„Po czterech latach wciąż trudno mi czasem zrozumieć potrzeby Tofu.” – mówi właścicielka psa, Rosanne Van Zanten. „Została znaleziona w rumuńskim schronisku śmierci, gdzie została uratowana w wieku zaledwie czterech miesięcy i zamieszkała z nami. Jej zachowanie jest tak różne od mojego drugiego psa i praktycznie od każdego psa, którego kiedykolwiek spotkałam, że czule nazywamy ją naszym kotkiem. Przede wszystkim dlatego, że kocha spać… Poza tym jej ulubionym miejscem jest moje łóżko. Nienawidzi spacerów i wychodzenia, chyba że pada śnieg; nie wróci, gdy będzie padał śnieg. Będzie tarzała się po śniegu, przytulając go i jedząc.”
„Jej drugą pasją są kwiaty. Kiedy miała około 8 miesięcy odwiedziliśmy z nią pierwsze pole kwiatowe.
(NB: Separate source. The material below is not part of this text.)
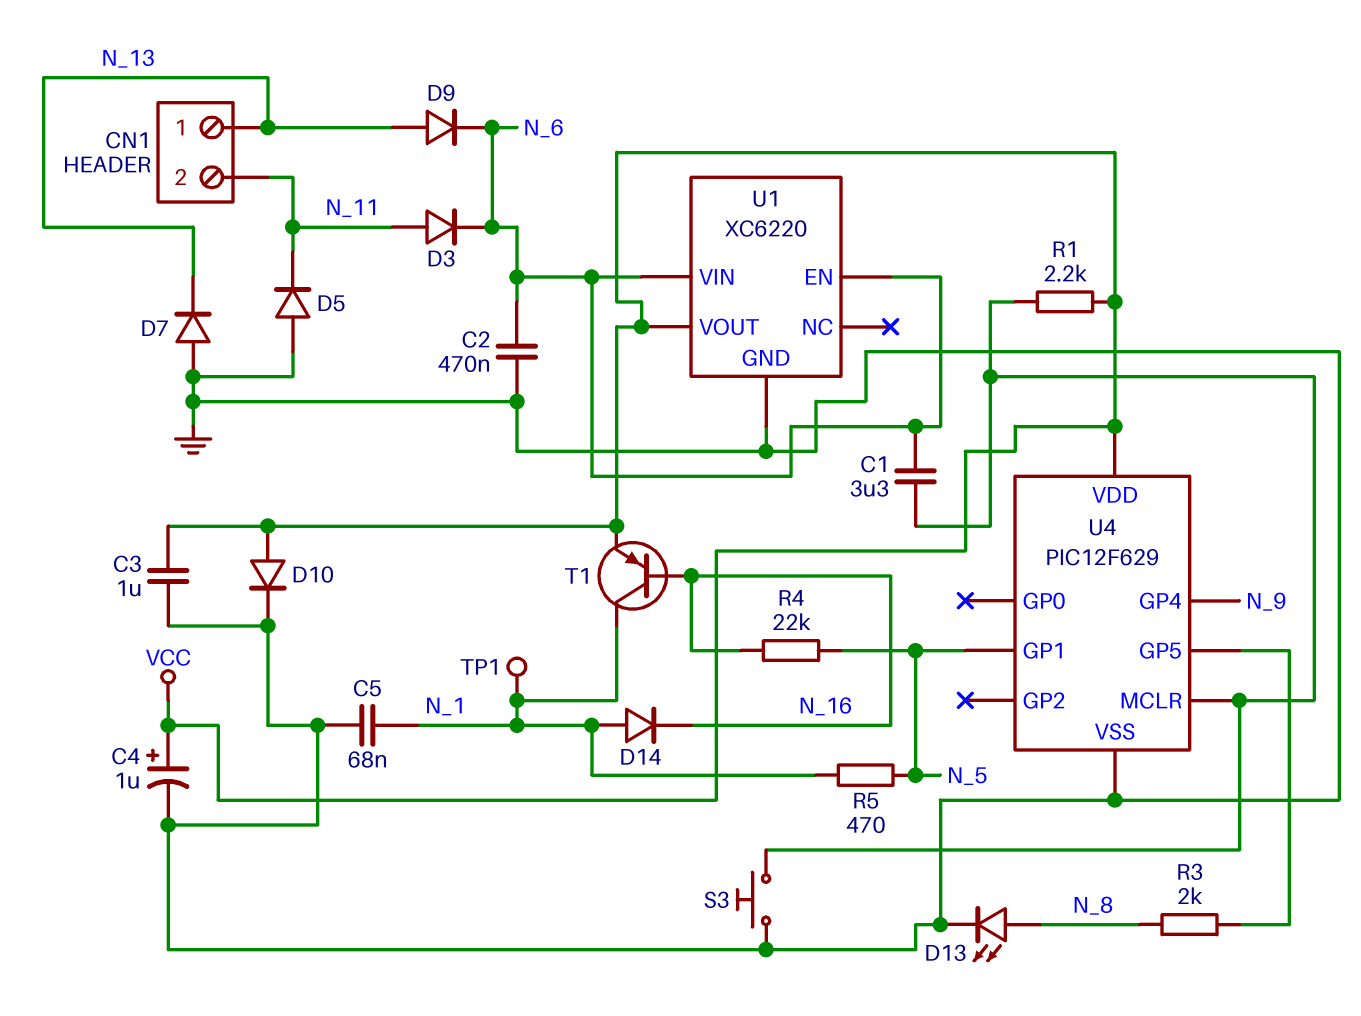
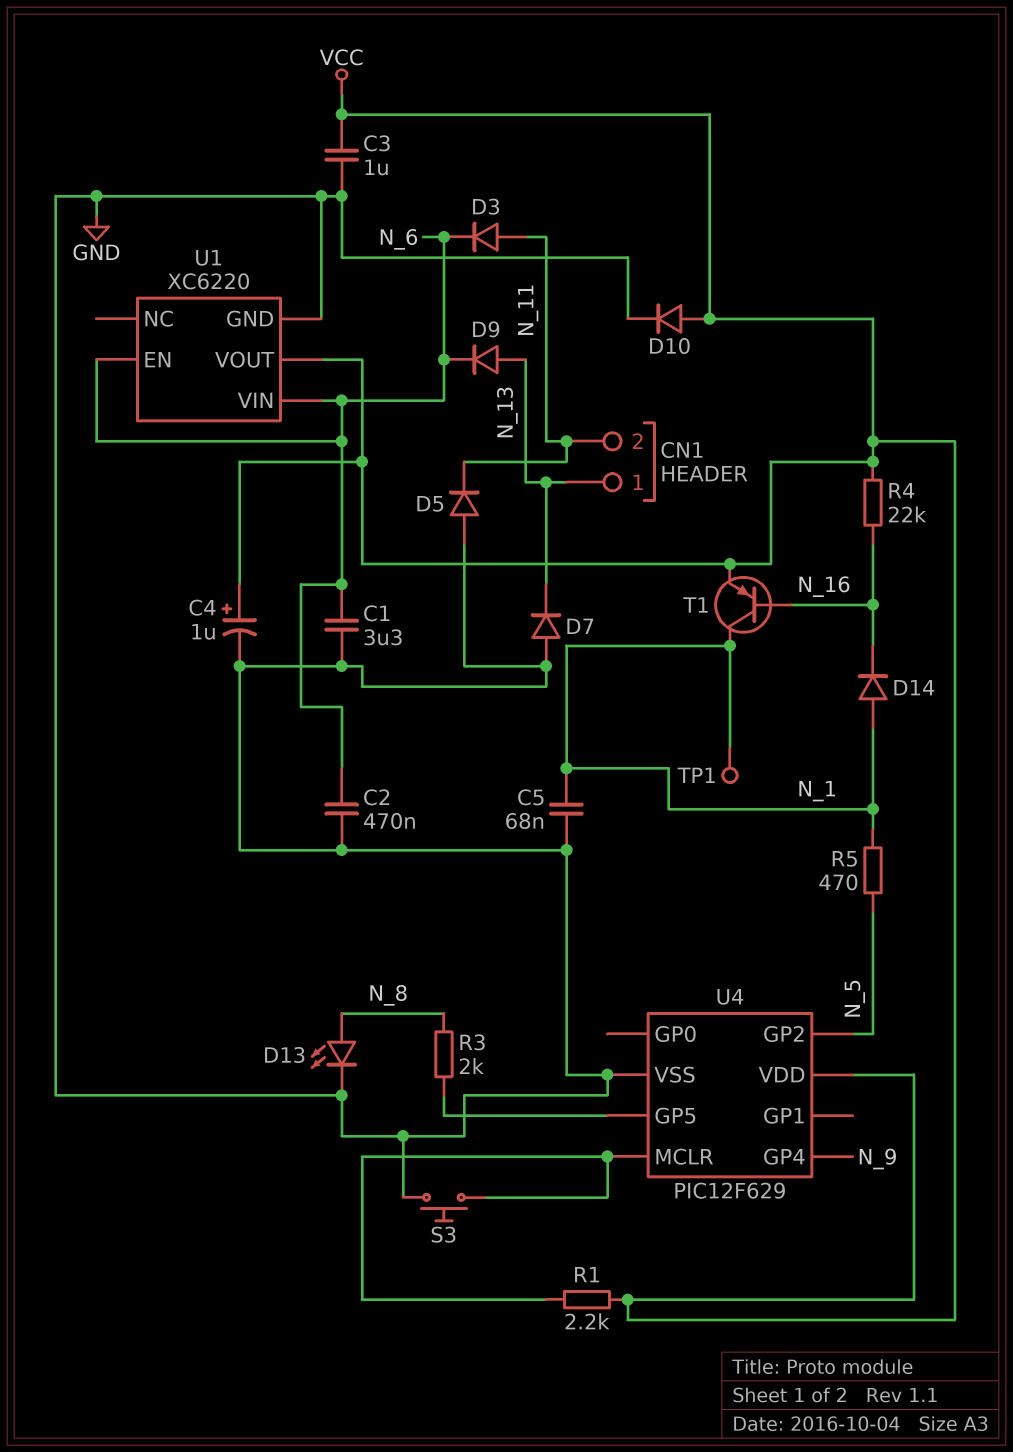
C1: 3.3uF (N_6, U4/MCLR) -> 3.3uF (GND, N_6)
R4: 22k (N_5, N_16) -> 22k (N_16, VCC)
U4 pin GP1: N_5 -> none
U4 pin GP2: none -> N_5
Zamiast swoich normalnych obaw, delikatnie przeskakiwała między kwiatami i siadała pośrodku. Kiedy robiliśmy swoje, ona siedziała i leżała z dala od nas przez kilka minut, do pół godziny.” – dodaje właścicielka Tofu.
„Zabieramy ją na każde pole, które widzimy i przez ostatnie trzy lata zaczęłam fotografować jej szczęśliwe chwile między jej „przyjaciółmi”. Oczy zamknięte, nos w powietrzu, cieszy się każdą chwilą!”